Когда цепь двигалась в обратном направлении, на ее пути оказалась воронка от разорвавшейся недавно бомбы. Женщины вновь остановили волов и коров и пестрою толпою помчались в голову колонны, встретившейся с препятствием. Тут уж и Павлик не удержался — направил Солдата и Веселого к воронке. Еще раньше туда прибежали и Феня со Степаном Тимофеевым, чему Павлик обрадовался: отвлеченный происшедшим, дядя Степан не будет ругать за опоздание. Женщины стояли по краям воронки в торжественно-скорбном молчании, будто у только что вырытой могилы. Чем-то жутко враждебным, до ужаса ненужным и противоестественным дохнуло на них из этой разверзшейся, воняющей горькой, незнакомой гарью рваной раны земли. Павлик спрыгнул с фургона прямо на комкастую насыпь и сейчас же ощутил под голой ступней правой ноги что-то жгуче-острое; вскрикнув от внезапной боли, он непроизвольно нагнулся. И все увидели в его руке ощерившийся, поблескивающий на солнце осколок бомбы. Женщины невольно отпрянули назад, а Настя Вольнова ойкнула и инстинктивно, совсем как ребенок, ухватилась за рукав Фениной кофты, да так и стояла в своем ситцевом, закапанном машинным маслом платьице, не зная, что делать дальше: может быть, бежать от этого страшного места сломя голову? Сейчас она была похожа на молодую испуганную дикую козочку: крикни кто за спиной, и Настя вмиг сорвется с места, и только пятки замелькают на стерне да затрепещут, вспыхивая на солнце, светлые ее косички. И ужас, и жалость к пораненной земле, и удивление перед безумием и дикостью только что совершившегося одновременно можно было увидеть в ее увлажнившихся, заблестевших глазах. «Зачем, зачем, зачем все это?» — спрашивали эти испуганно-недоумевающие глаза. Феня, поняв, что творится в душе девчонки, притянула ее к себе.
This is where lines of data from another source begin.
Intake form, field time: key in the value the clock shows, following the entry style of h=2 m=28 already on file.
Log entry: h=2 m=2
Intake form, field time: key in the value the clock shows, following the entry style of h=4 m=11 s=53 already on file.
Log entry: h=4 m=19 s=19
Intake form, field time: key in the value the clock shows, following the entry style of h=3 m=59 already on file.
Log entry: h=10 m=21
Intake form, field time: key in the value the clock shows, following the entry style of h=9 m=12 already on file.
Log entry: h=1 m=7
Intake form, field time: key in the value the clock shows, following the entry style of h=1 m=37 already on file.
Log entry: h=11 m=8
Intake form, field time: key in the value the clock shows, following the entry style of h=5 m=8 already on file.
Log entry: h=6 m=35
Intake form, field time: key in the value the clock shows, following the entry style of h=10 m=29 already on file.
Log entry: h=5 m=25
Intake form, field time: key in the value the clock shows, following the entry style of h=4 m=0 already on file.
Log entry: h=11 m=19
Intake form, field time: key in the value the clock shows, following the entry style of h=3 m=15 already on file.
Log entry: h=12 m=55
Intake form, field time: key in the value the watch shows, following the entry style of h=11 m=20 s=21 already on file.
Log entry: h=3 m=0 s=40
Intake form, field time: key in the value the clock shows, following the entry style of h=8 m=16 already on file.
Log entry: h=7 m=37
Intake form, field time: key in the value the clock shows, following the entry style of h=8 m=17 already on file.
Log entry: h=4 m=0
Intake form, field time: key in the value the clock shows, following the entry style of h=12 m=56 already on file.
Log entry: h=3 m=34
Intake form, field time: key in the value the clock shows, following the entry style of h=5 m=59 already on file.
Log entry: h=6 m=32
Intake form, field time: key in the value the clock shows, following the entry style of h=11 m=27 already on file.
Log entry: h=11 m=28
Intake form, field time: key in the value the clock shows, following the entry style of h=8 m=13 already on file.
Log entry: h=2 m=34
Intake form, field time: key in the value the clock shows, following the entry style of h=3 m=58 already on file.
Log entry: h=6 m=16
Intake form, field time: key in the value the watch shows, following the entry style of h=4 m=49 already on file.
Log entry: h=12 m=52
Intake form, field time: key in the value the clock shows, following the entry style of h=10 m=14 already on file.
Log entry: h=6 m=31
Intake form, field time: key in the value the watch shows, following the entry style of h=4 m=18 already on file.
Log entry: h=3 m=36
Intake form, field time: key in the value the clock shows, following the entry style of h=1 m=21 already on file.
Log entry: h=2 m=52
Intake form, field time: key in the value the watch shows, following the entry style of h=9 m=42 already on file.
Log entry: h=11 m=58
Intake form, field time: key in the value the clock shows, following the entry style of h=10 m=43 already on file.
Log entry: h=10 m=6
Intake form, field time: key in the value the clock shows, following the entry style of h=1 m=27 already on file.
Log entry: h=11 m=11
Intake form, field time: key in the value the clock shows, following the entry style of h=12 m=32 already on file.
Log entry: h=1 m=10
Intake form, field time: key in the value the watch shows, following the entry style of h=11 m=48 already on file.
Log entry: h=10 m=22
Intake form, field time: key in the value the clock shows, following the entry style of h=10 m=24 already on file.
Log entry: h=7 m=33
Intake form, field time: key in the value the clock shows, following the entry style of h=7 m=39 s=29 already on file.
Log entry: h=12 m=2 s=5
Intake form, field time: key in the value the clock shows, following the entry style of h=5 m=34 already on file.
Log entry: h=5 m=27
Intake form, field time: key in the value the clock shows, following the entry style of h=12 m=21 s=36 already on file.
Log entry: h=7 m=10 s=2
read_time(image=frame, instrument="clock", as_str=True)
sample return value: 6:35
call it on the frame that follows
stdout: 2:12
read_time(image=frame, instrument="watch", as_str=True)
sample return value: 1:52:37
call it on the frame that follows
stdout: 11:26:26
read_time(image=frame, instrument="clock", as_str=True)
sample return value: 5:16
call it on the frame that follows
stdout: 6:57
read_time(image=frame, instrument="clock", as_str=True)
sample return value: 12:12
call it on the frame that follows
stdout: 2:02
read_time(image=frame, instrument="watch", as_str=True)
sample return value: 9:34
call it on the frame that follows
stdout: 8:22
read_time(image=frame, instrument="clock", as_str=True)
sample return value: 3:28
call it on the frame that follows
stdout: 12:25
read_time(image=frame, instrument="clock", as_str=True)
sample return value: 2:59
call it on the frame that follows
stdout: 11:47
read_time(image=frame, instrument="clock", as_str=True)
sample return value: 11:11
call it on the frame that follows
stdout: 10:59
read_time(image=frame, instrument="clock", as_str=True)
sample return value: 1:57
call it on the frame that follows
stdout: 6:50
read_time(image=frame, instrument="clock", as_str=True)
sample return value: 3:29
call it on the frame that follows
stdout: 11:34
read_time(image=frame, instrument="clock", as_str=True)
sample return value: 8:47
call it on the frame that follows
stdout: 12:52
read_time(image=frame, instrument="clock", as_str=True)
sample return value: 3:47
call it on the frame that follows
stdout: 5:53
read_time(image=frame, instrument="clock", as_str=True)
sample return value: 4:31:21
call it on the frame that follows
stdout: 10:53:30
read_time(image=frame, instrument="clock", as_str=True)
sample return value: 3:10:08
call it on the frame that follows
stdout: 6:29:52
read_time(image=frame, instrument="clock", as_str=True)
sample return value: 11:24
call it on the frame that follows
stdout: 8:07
Павлик попросил у сестры платок, осторожно завернул в него осколок и сунул в карман — поздней ночью, когда все в доме уснут, когда Феня уложит своего маленького Филиппа и тоже уснет, когда мать в последний раз поговорит с пресвятой богородицей, Павлик осторожно, на цыпочках, выскользнет из избы, проберется на зады и там, возле плетня, под горьким лопушком, около могилки, в которую захоронил трясогузку, упрячет осколок; неизвестно почему, но Павлик решил, что он должен сохранить этот недобрый знак войны и показать его возвратившимся отцу и старшему брату Грише. Но пока что Степан Тимофеев сердито посоветовал племяннику:
— Выбрось ты эту пакость.
Однако за Павлика вступился долго молчавший и посуровевший дядя Коля:
— Пускай сохранит — для памяти. Может, сгодится когда. Мало ли чего бывает на земле. Спрячь, спрячь, сынок!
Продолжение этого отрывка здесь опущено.